Friday, March 2, 2012

A story of gaining and regaining perspective post-competition

This past weekend I crashed a really big cello party - I simply couldn't help it.  You get a building full of cellists, be they young or old, and I start to feel a need to be there.  Typically I ignore any inclinations I have to join in the fun but this time I succumbed because of a handful of kids.  I wanted to be there to support some young cellists that I regularly play for while they competed in a competition that was part of the workshop experience.  

Image from Wikimedia Commons
I am so very glad that I did.  Not only did I eagerly savor the chance to play great cello music with talented young kids and with some of the faculty as well, but I was also given an opportunity to guide one particular cellist through a bit of a thorny, emotional state, post-competition.  

Here's her story.

The cellist in question, a teenager, is a very talented young girl.  She's quite the perfectionist which has turned her into a very hard worker.  Lately we have been encouraging her to connect more and more with the musical side of herself, especially in performance, so that her musicality can match her facility at the cello.  This has not been an easy task and as this past weekend was drawing near she seemed quite frustrated and discouraged, yet also determined to up her game.  At the first round of competition, which was unaccompanied, she stepped up to the plate, showing us what she's all about and how she feels about the music in spite of some memory slips in one of her selections.  I was amazed at her recovery and proud of her for not giving up on a musical performance in spite of the initial stumbles.  

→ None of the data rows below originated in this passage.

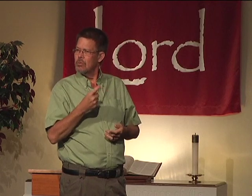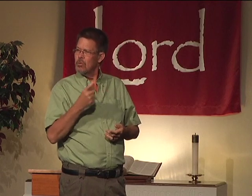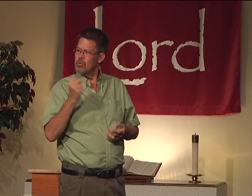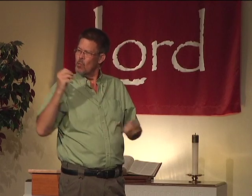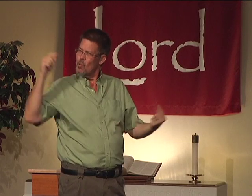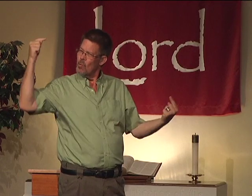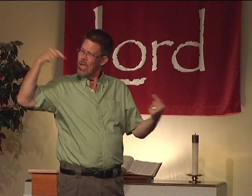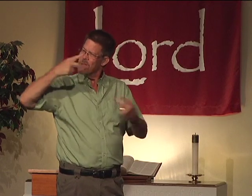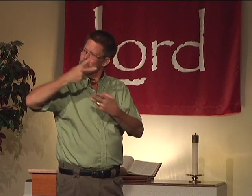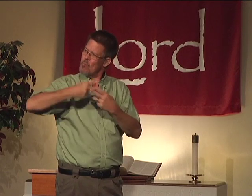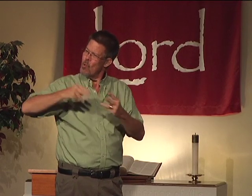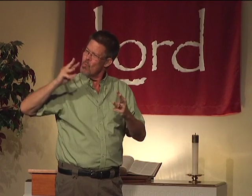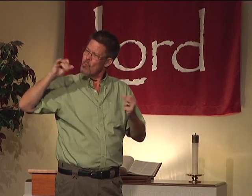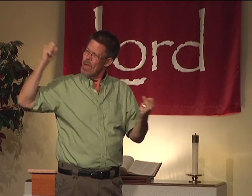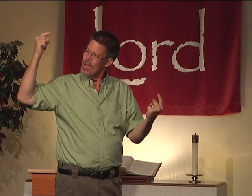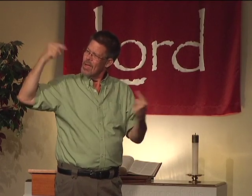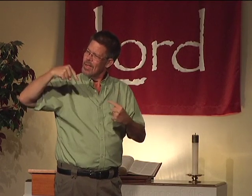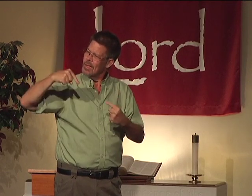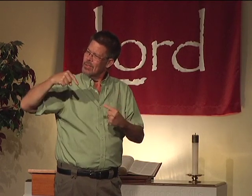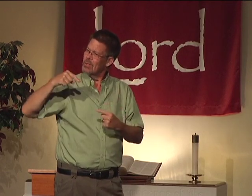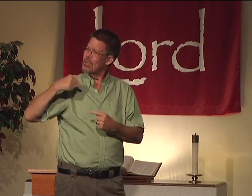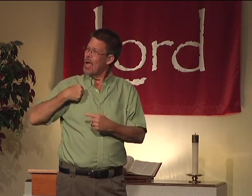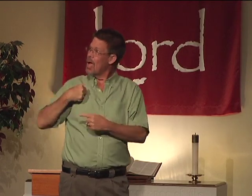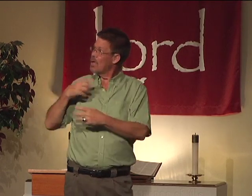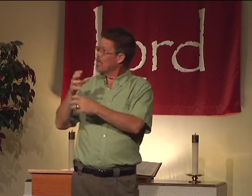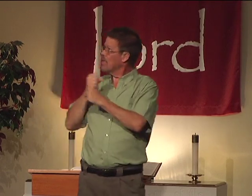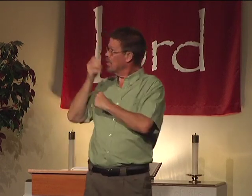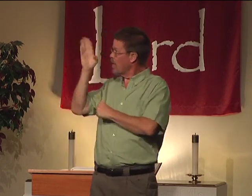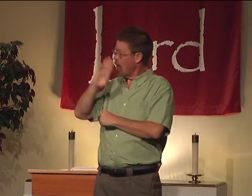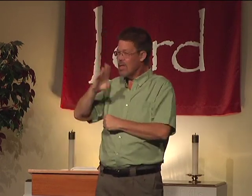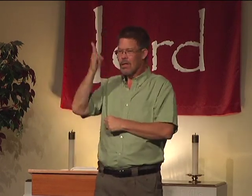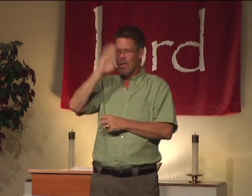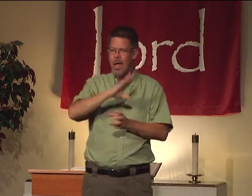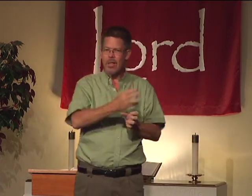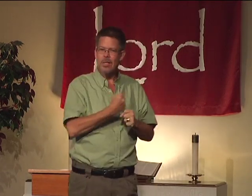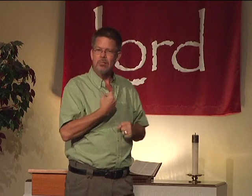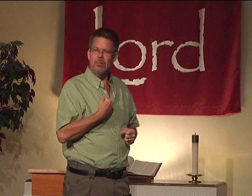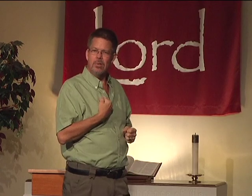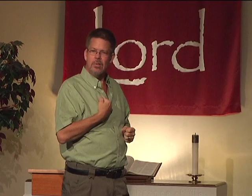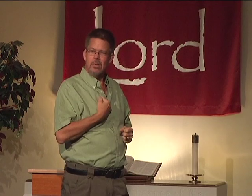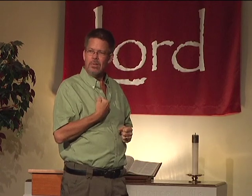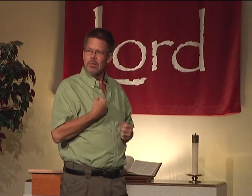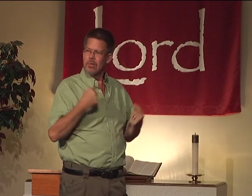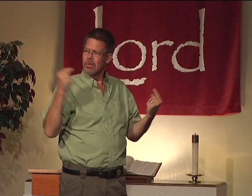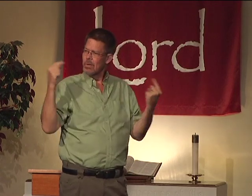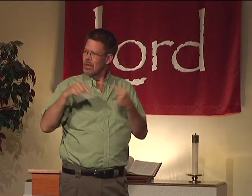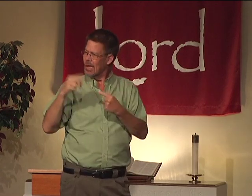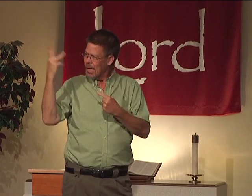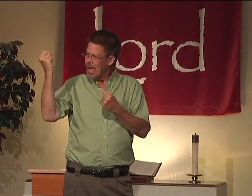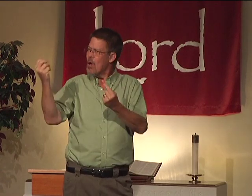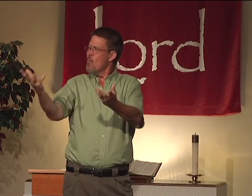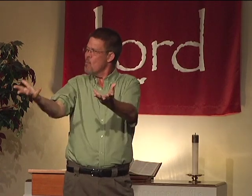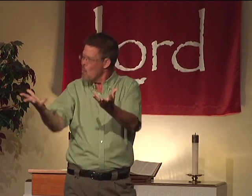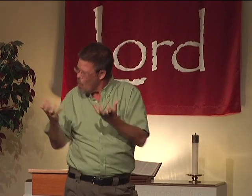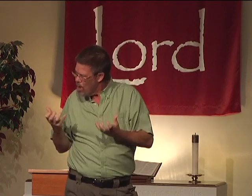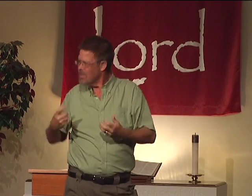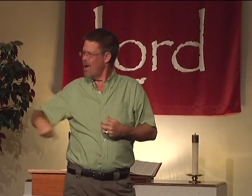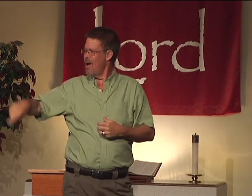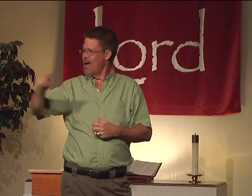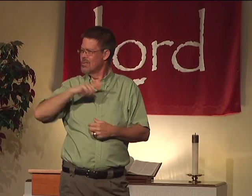his sons and daughters. So really it works for both ways. You're getting God and God's getting me. He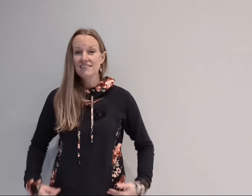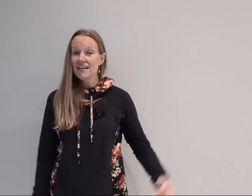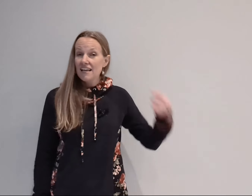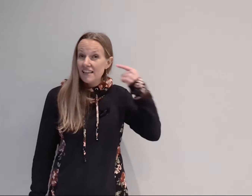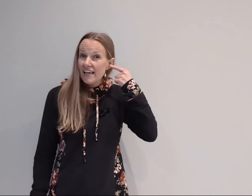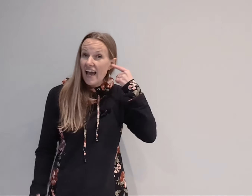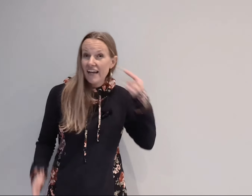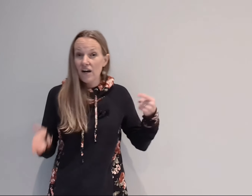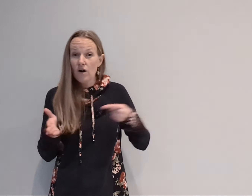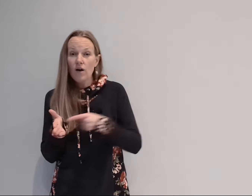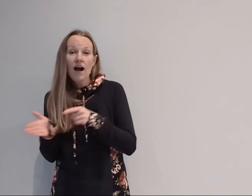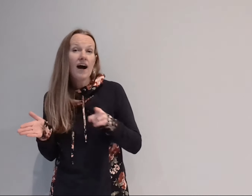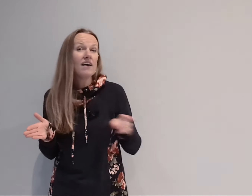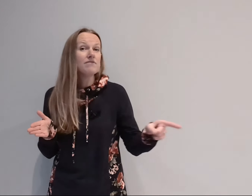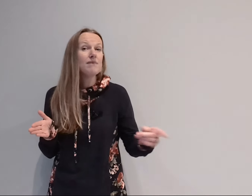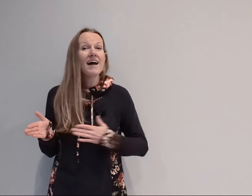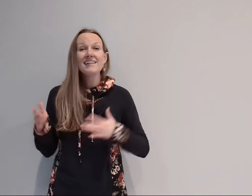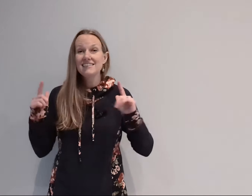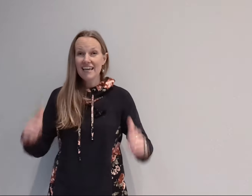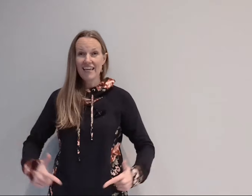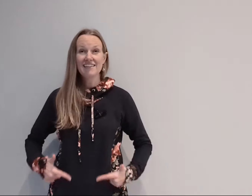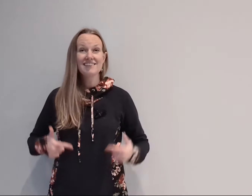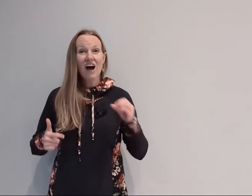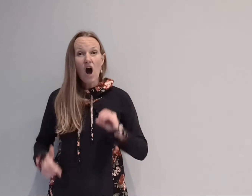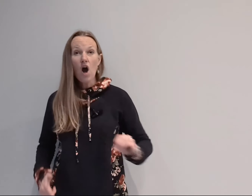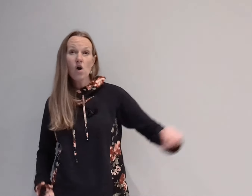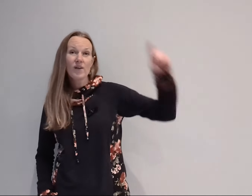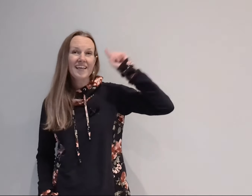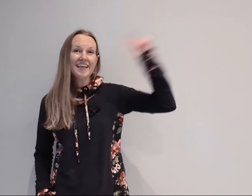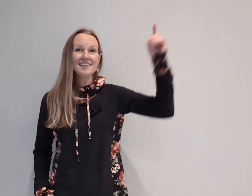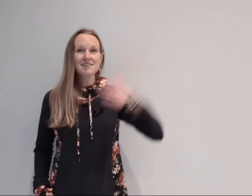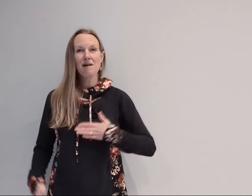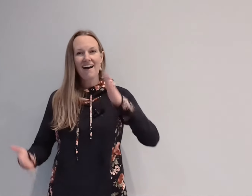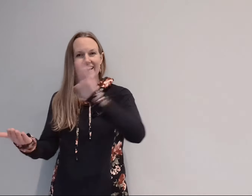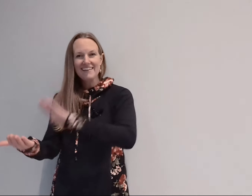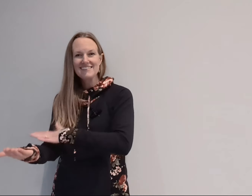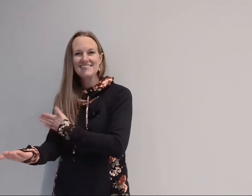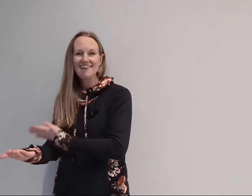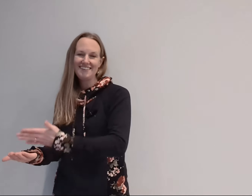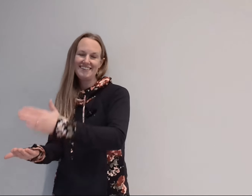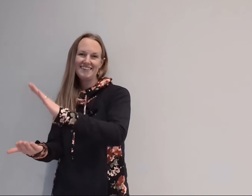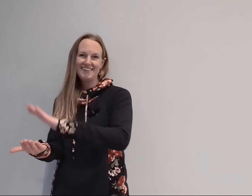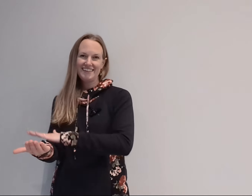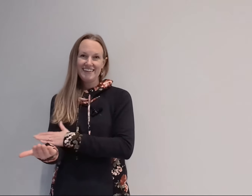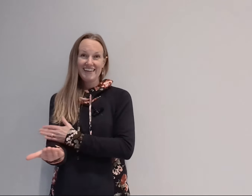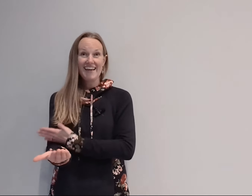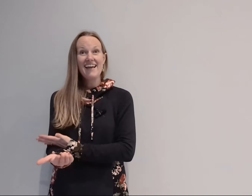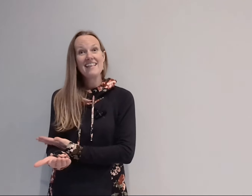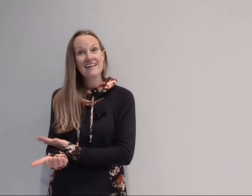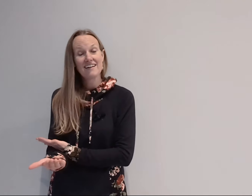the echo of my days oh he is my song hey and then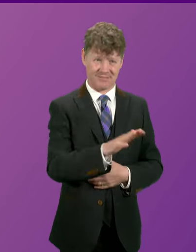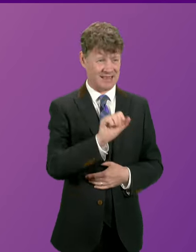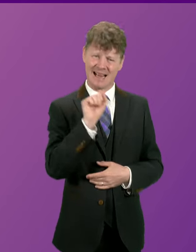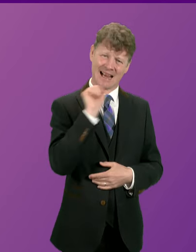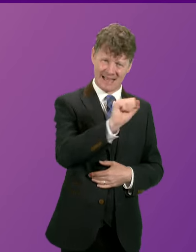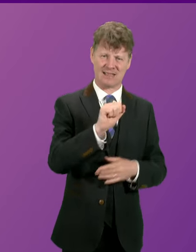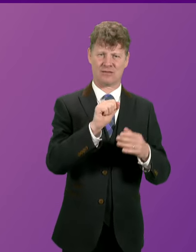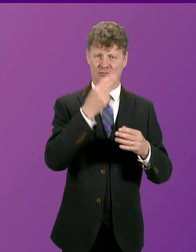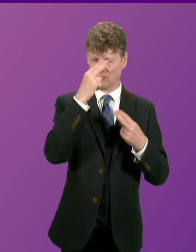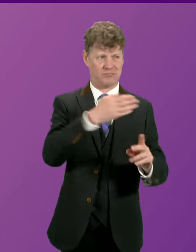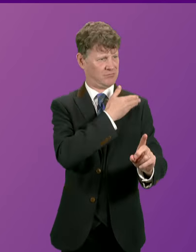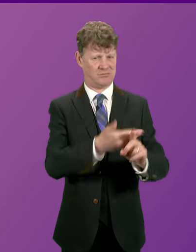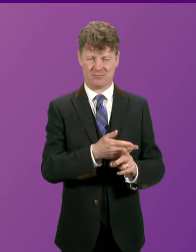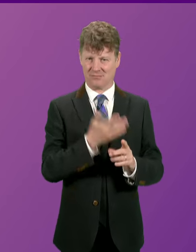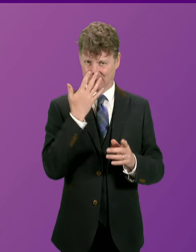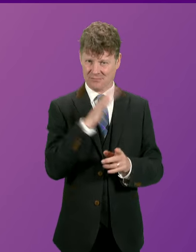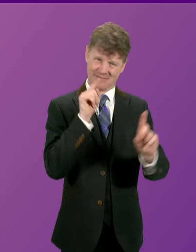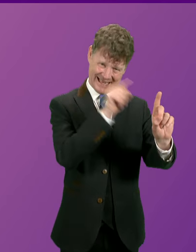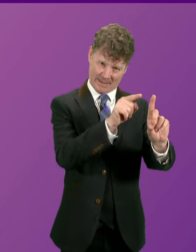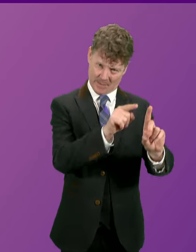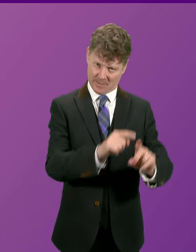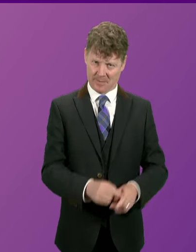his record? First Minister.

After that first round we had quite a little talk about the whole memory thing.  Ugh.  Memory.  I struggle with this issue because I have a difficult time feeling comfortable playing without music myself.  I tried to encourage her by pointing out how musically she played and that that in itself was an incredible victory for her.  After some cajoling she seemed to be ok.  After discovering that she had made the finals, she was even better.

Then came the finals.

Starting with solo Bach she experienced several memory issues again but delivered an absolutely stunning interpretation.  Bach is in her blood and that is very clear from the moment she draws the bow across the string.  Her connection to the music continued with her concerto selection and she showed a side of herself I had rarely seen.  It was one of those moments I won't forget easily.

Then came the waiting.
Then came the results.

The judges decided to make it a tie for first place with this young girl being one of them.  Although we were all incredibly proud of her, she did not seem happy.  The memory issue had cropped up yet again and she wondered if it was the memory that had kept her from taking first place all to herself.  It was a sentiment I completely understood and it was one that brought back plenty of memories of my own similar struggles and questions.  I didn't know what to say to her.

Later, as we were driving home, I tried to say a few encouraging things but to no avail.  She was understandably upset.  After a while she decided that what she really wanted to do was to listen to one of her favorite stories, "Vivaldi's Ring of Mystery." *  As with all the Classical Kids' stories, this one is fantastic and never fails to make me teary in the end.  In this particular situation, I was also moved by how this young cellist and I were sharing something magical through listening to this story that means so much to both of us individually.  It was a way to reconnect again after a somewhat trying occasion.  

As soon as the story was done the girl's mother pulled over at a gas station to fill their car up.  It was then that something dawned on me.  While we were alone in the car I looked back at the girl and said something like this - 

"That story moves you, doesn't it?  And the music moves you too, right?"

(She nodded.)

"Let me ask you this...does that story involve memorizing music in any way whatsoever?  Is that why you like listening to the CD?  Or do you like it because it's just downright awesome, moving, and thrilling?"  

(She smiled.)

I then proceeded to retell a part of the story as if music memory was important, with Vivaldi reprimanding the main character, Katarina, for having a memory slip, or not accepting her into their orchestra because she can't memorize music.  

(She laughed.)

"I love this CD because it moves me.  It doesn't impress me.  It moves me.  In the end, what would you rather be remembered by - your ability to impress people with your memory skills or your ability to move people through your playing?"

That was the end of the conversation but not the end of a sweet smile that stayed on her face the remainder of the way home.

* In case you haven't heard any of Classical Kids' stories, I highly recommend them.  They are staples in our household.